François Fillon foi acusado de "contratar" a esposa, de 1998 a 2013, na Assembleia Nacional da França, numa função em que ela não trabalhava

atualizado 09/05/2022 17:36

François FillonGetty Images

O Tribunal de Apelação de Paris determinou, nesta segunda-feira (9/5), a pena de quatro anos de prisão para François Fillon, primeiro-ministro francês entre 2007 e 2012. Ele foi acusado de criar um emprego fantasma para sua esposa, Penélope Fillon.

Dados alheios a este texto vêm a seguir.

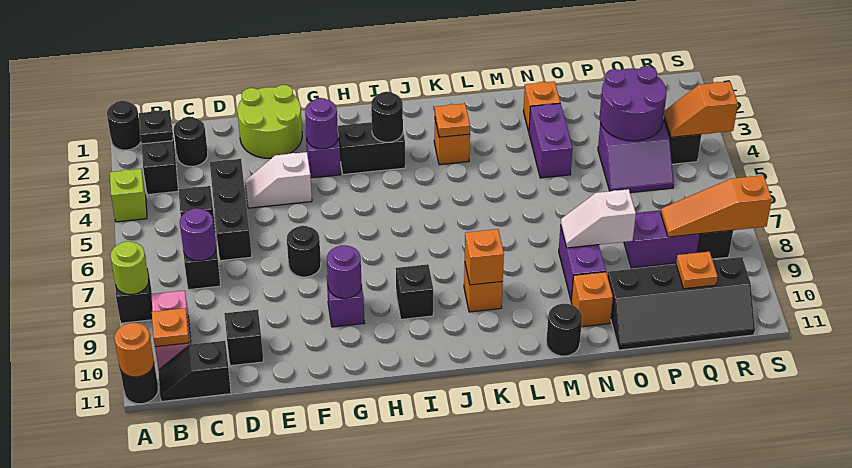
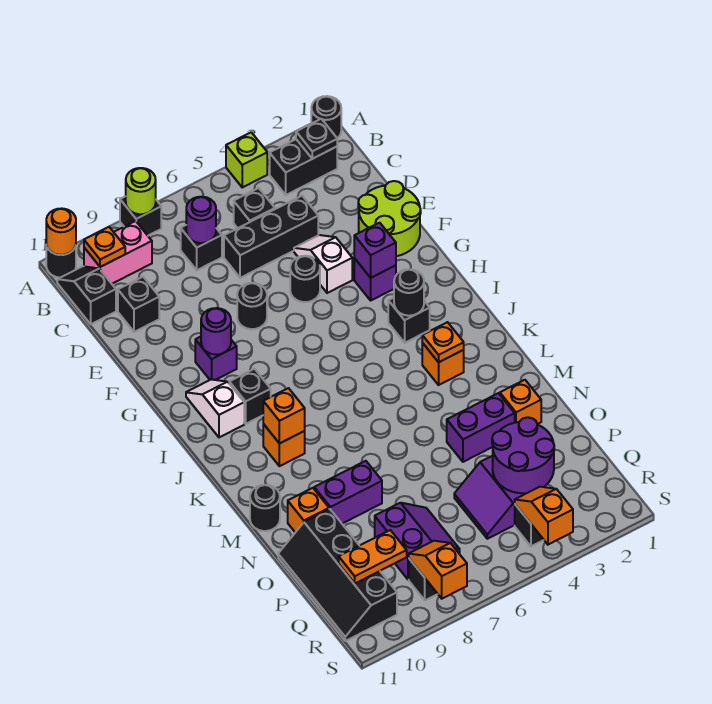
black round brick C2 level 1 -> black round brick F5 level 1
purple round brick G3 level 2 -> purple brick G3 level 2
black brick H3:I3 level 1 -> black brick I3 level 1
white slope N8:O8 level 2 top O -> white slope H10:I10 level 1 top I
orange slope Q8:S8 level 2 top S -> orange slope R8:S8 level 2 top S
orange plate Q10 level 2 -> orange plate Q9:Q10 level 2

Segundo a denúncia, de 1998 a 2013 Penélope recebeu 612 mil euros como assistente parlamentar do marido, que era deputado na Assembleia Nacional da França na época, sem nunca ter trabalhado. Ela também atuou como assessora do suplente de François, Marc Jouland.

O escândalo foi revelado pelo jornal Le Canard Enchaîné em janeiro de 2017, durante a campanha presidencial de François pelo partido do partido de direita Os Republicanos. Ele chegou a ser apontado como o favorito, mas caiu nas pesquisas após a polêmica, conhecida como Penelopegate.

O casal alega inocência, assim como Jouland, e não compareceu ao tribunal. Em 2020, a Justiça francesa determinou uma pena de quatro anos em reclusão para François, e dois para Penélope. O veredito desta segunda, no entanto, diminuiu as punições.

Dos quatro anos que François foi condenado, apenas um deles será em regime fechado. Além disso, ele deve pagar 375 mil de multa e ficará inelegivel por dez anos. Penélope recebeu a pena de dois anos de prisão com suspensão da pena, 375 mil euros em multa e dois anos de inelegibilidade. Acusado de cumplicidade, Joulaud foi condenado a três anos de prisão.

Tornozeleira

A pena de François ainda poderá ser revisada e o juiz ainda decidirá se ele poderá cumprir prisão domiciliar e utilizar uma tornozeleira eletrônica.

Em outro caso, o casal foi condenado em primeira instância por desvio de dinheiro público e outros crimes de corrupção.

O ex-deputado anunciou sua aposentadoria no fim de fevereiro, após a invasão da Ucrânia pela Rússia. Ele era membro do Conselho de Administração da Petroquímica Sibur e da Zarubezhneft, empresas dirigidas por pessoas próximas ao presidente russo, Vladimir Putin.